● EXERCISE BRIEF
How many lines of the records hold the string "logo"? Reply with the number alone.
───── RECORDS
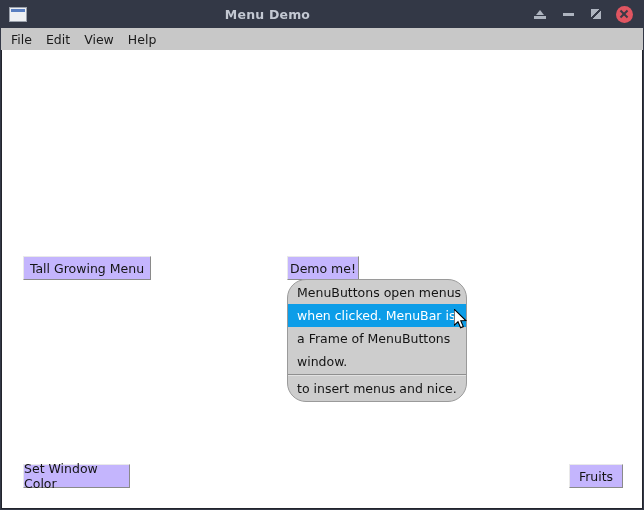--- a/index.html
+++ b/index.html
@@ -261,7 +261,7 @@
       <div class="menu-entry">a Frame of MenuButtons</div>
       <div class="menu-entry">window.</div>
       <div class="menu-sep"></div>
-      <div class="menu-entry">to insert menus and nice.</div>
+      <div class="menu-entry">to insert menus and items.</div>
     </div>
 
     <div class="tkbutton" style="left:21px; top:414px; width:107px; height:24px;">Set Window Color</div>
──────────
───── RECORDS
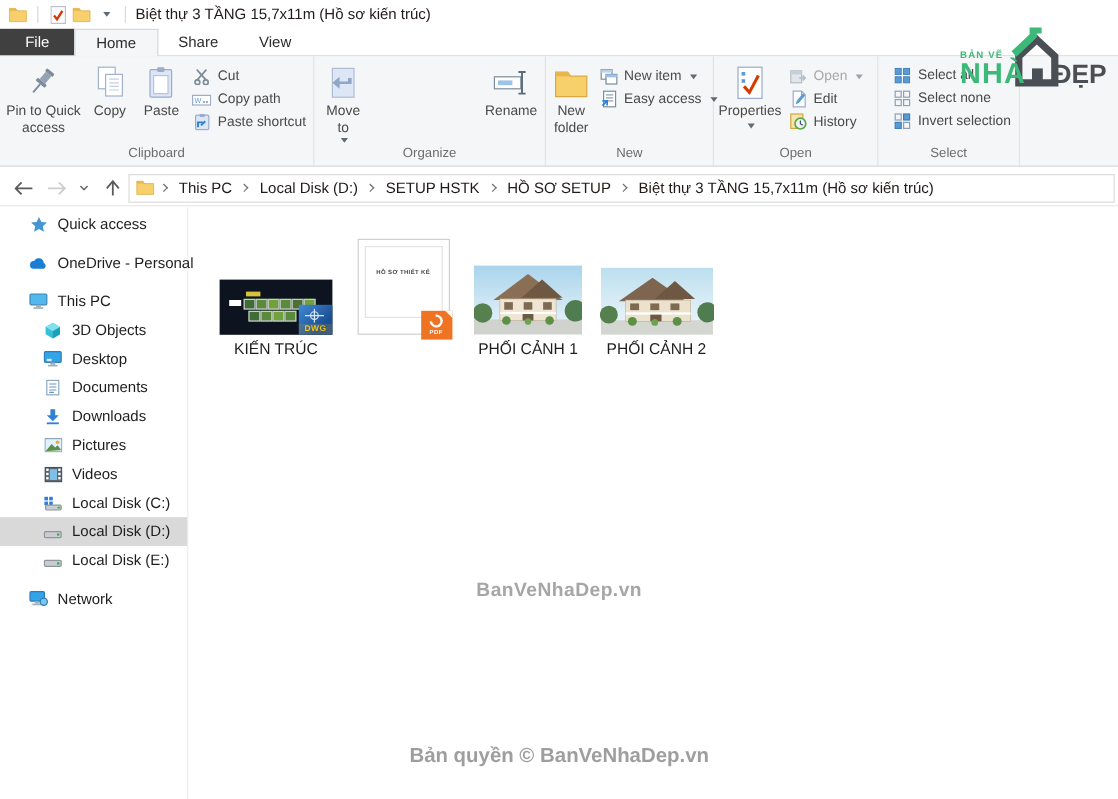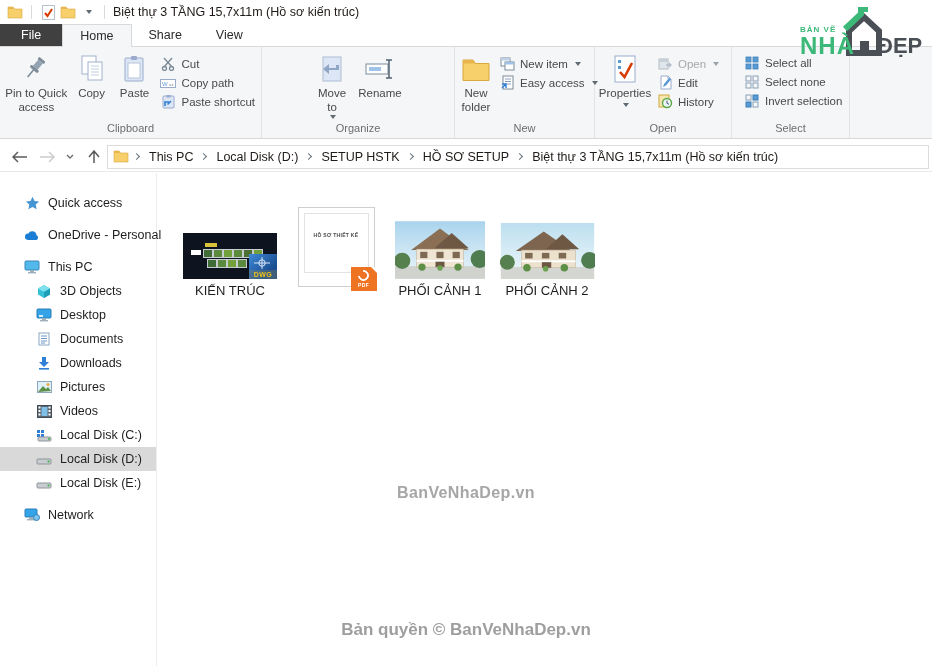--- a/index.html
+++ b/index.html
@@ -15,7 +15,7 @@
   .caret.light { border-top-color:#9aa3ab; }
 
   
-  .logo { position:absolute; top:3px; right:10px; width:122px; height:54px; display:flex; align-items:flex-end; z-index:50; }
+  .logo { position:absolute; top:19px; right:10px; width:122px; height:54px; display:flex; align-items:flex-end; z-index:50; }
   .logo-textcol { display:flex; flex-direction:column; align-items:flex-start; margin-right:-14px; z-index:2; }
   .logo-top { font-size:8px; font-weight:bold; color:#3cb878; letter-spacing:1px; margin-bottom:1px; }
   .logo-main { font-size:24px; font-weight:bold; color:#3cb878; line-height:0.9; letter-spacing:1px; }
──────────
● EXERCISE RESULT
5